Antes, a intenção de Yiftach era que quem saísse da entrada de sua casa fosse consagrado a Hashem: se fosse um animal apto para ser oferecido no altar, seria oferecido no altar; se fosse um animal impróprio para o altar, seu valor seria consagrado a Hashem; e se fosse uma pessoa, seria consagrada a Hashem para servi-Lo e seria separada dos prazeres deste mundo.

Da mesma forma, depois que sua filha única saiu da entrada de sua casa, ele não a matou nem a ofereceu como sacrifício a Hashem. Em vez disso, cumpriu o voto, e ela se separou de todos os prazeres deste mundo e dedicou sua vida como sagrada a Hashem; por isso, não se casou com homem algum até o fim de sua vida. Assim, o voto de Yiftach foi cumprido.

Como os comentaristas explicaram; por exemplo, citarei o comentário do Ralbag sobre Shoftim 11:31, que escreveu:

“Aquele que sair das portas de sua casa necessariamente será um ser vivo. Se for da espécie humana, será de Hashem e será destinado exclusivamente ao serviço do Santo, bendito seja Ele. Se for homem, não será necessário que se separe de uma mulher, pois já estará destinado ao serviço do Santo, bendito seja Ele, mesmo sem isso, como encontramos nos Cohanim e nos Leviim. Também encontramos esta expressão em Shmuel, embora ele tenha tomado uma mulher e gerado filhos com ela. Porém, se fosse uma mulher, seria necessário que se separasse de um homem, pois, se tivesse marido, não estaria dedicada exclusivamente ao serviço do Santo, bendito seja Ele, mas serviria a seu marido, como é o costume das mulheres casadas. Por isso Yiftach rasgou suas vestes ao ver sua filha sair ao seu encontro, pois esse voto implicava que ela não seria de homem algum. Parece que Yiftach lhe fez uma casa separada, onde ela não via homem nem mulher e permanecia ali. Contudo, ele lhe concedeu dois meses para ir com suas companheiras chorar por sua virgindade nos montes. Após esse período, ele a encerrou na casa, e ela não via sequer uma mulher, exceto quatro dias por ano, pois era um estatuto em Israel que as filhas de Israel fossem lamentar pela filha de Yiftach, por sua virgindade. E ela permaneceu separada de homem todos os seus dias.”
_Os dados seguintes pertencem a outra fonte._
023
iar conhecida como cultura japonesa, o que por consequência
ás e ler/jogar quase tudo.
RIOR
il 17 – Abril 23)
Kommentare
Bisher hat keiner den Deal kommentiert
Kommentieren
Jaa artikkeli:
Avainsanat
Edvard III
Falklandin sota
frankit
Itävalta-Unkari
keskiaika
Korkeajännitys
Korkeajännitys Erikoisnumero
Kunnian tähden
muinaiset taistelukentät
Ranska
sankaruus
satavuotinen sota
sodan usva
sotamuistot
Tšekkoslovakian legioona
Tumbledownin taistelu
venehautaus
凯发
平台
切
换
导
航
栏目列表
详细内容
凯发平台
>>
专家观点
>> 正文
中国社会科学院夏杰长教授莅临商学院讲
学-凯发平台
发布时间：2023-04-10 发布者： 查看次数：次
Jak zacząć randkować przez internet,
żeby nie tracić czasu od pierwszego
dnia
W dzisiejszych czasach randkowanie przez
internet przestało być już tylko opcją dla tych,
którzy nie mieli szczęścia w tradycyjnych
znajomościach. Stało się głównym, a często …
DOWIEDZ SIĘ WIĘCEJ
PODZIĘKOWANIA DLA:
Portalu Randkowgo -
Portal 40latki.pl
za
Da mesma forma, Abarbanel escreveu:

“E ao dizer: ‘o que sair das portas de minha casa para vir ao meu encontro, quando eu retornar em paz, será de Hashem’, isto é, se for homem, mulher ou algo não apto para olá, será de Hashem, permanecendo em santidade todos os seus dias e sem fazer uso de coisas profanas; mas, se for rebanho ou gado, eu o oferecerei como olá sobre Seu altar. E assim parece que Yiftach fez, pois, quando sua filha saiu ao seu encontro, ele não a matou nem a ofereceu como olá, mas a consagrou ao Altíssimo, como provarei pelos versículos.”
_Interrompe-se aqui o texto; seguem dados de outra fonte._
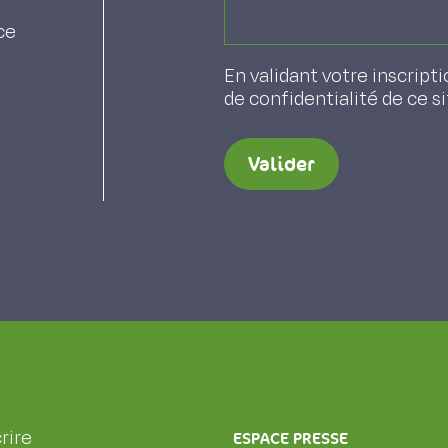
ce
En validant votre inscripti
de confidentialité de ce s
Valider
rire
ESPACE PRESSE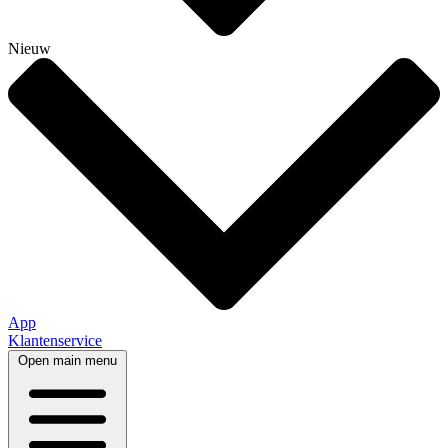
Nieuw
App
Klantenservice
Open main menu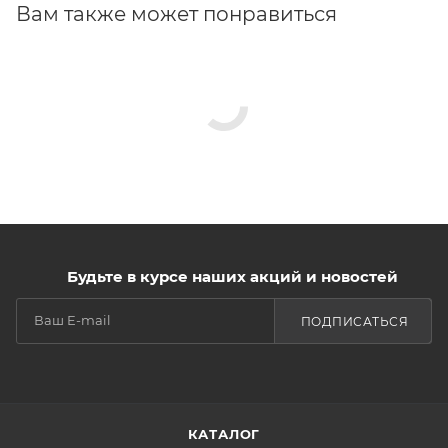
Вам также может понравиться
Будьте в курсе наших акций и новостей
ПОДПИСАТЬСЯ
КАТАЛОГ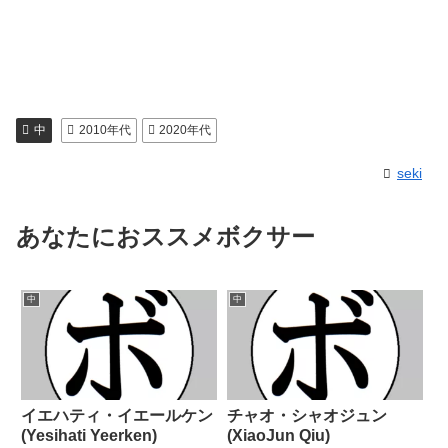
中
2010年代
2020年代
seki
あなたにおススメボクサー
中
中
イエハティ・イエールケン
チャオ・シャオジュン
(Yesihati Yeerken)
(XiaoJun Qiu)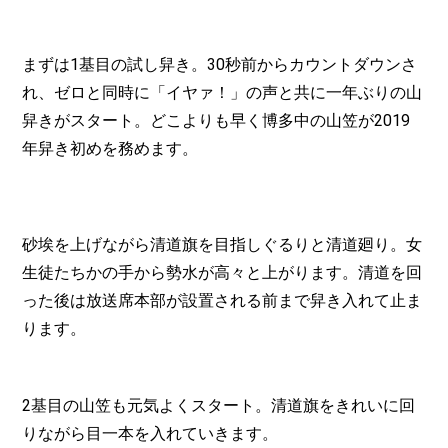
まずは1基目の試し舁き。30秒前からカウントダウンさ
れ、ゼロと同時に「イヤァ！」の声と共に一年ぶりの山
舁きがスタート。どこよりも早く博多中の山笠が2019
年舁き初めを務めます。
砂埃を上げながら清道旗を目指しぐるりと清道廻り。女
生徒たちかの手から勢水が高々と上がります。清道を回
った後は放送席本部が設置される前まで舁き入れて止ま
ります。
2基目の山笠も元気よくスタート。清道旗をきれいに回
りながら目一本を入れていきます。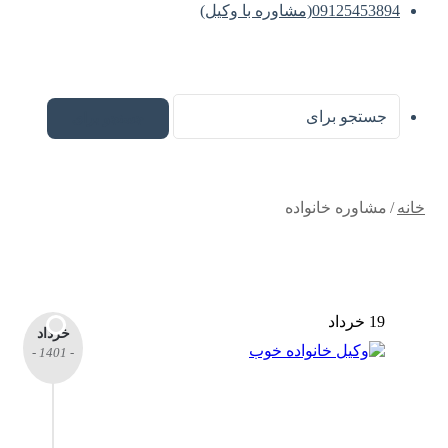
09125453894(مشاوره با وکیل)
جستجو برای
خانه
/
مشاوره خانواده
19 خرداد
خرداد
- 1401 -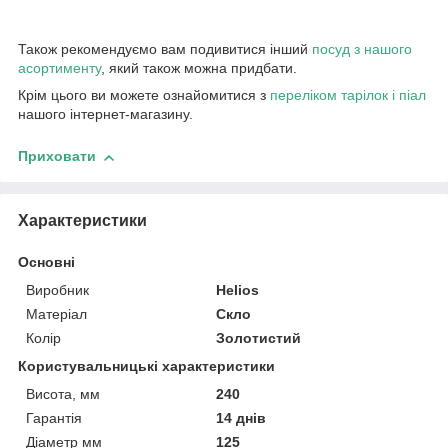
Також рекомендуємо вам подивитися інший
посуд з нашого
асортименту
, який також можна придбати.
Крім цього ви можете ознайомитися з
переліком тарілок і піал
нашого інтернет-магазину.
Приховати
Характеристики
Основні
Виробник
Helios
Матеріал
Скло
Колір
Золотистий
Користувальницькі характеристики
Висота, мм
240
Гарантія
14 днів
Діаметр мм
125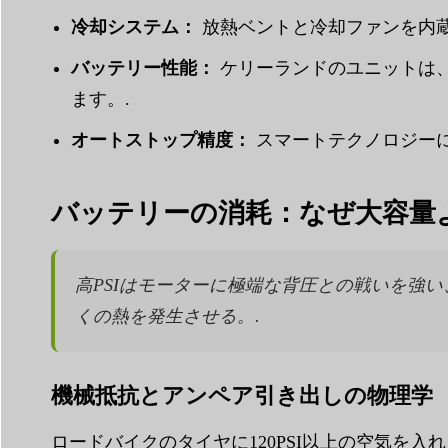
冷却システム：
放熱ベントと冷却ファンを内蔵し
バッテリー性能：
ケリーランドのユニットは
ます。.
オートストップ精度：
スマートテクノロジーに
バッテリーの消耗：なぜ大容量
高PSIはモーターに極端な背圧との戦いを強
くの熱を発生させる。.
機械抵抗とアンペア引き出しの物理学
ロードバイクのタイヤに120PSI以上の空気を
De fato, os versículos adiante no capítulo comprovam que toda a dor e o choro da filha de Yiftach eram por sua virgindade, isto é, por não se casar com homem algum, e não por sua própria vida. Isso é compreensível, pois não lhe foi exigido entregar sua vida à morte, conforme explicado acima.
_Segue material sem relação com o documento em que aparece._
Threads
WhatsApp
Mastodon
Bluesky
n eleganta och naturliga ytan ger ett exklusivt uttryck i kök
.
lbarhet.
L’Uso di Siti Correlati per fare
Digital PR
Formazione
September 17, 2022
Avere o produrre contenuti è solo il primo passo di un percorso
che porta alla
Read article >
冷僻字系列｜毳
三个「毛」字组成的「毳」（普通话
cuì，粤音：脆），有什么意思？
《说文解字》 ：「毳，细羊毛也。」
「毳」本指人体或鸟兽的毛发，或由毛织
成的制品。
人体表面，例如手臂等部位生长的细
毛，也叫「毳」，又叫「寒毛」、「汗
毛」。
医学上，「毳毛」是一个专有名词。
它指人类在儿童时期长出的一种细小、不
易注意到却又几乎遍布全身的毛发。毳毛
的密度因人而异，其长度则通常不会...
Por que Yiftach não anulou seu voto diante de um sábio?

Para completar o assunto, citarei as palavras do Midrash Vayikrá Rabá, sobre a parashá de Bechukotai, que explica por que Yiftach não anulou seu voto, em um midrash ao mesmo tempo assombroso e comovente:

“E ele não podia anular seu voto? Mas Yiftach disse: ‘Sou rei; não irei a Pinchas.’ E Pinchas disse: ‘Sou o Cohen Gadol; não irei a um ignorante.’ Entre um julgamento e outro, aquela jovem sofreu. Como diz o provérbio: entre a parteira e a mulher em trabalho de parto, perdeu-se o filho da parturiente.

E ambos foram responsabilizados por seu sangue: de Pinchas foi retirada a Ruach HaKodesh, como está dito: ‘Pinchas, filho de Elazar, era líder sobre eles antigamente; Hashem estava com ele.’ Antigamente Ele estava com ele, mas não agora. Yiftach perdeu membros, membro após membro, e foi sepultado em muitos lugares, como está dito: ‘E Yiftach morreu e foi sepultado nas cidades de Guilad’ (Shoftim 12:7). Não está escrito aqui ‘na cidade de Guilad’, mas ‘nas cidades de Guilad’, ensinando que um membro se desprendia dele aqui e era sepultado em seu lugar, e outro membro se desprendia em outro lugar e era sepultado em seu lugar. Fim da citação.”

Esta resposta foi traduzida automaticamente do hebraico e ainda não foi revisada por uma pessoa. Por isso, ela pode conter imprecisões e não deve ser considerada uma referência definitiva.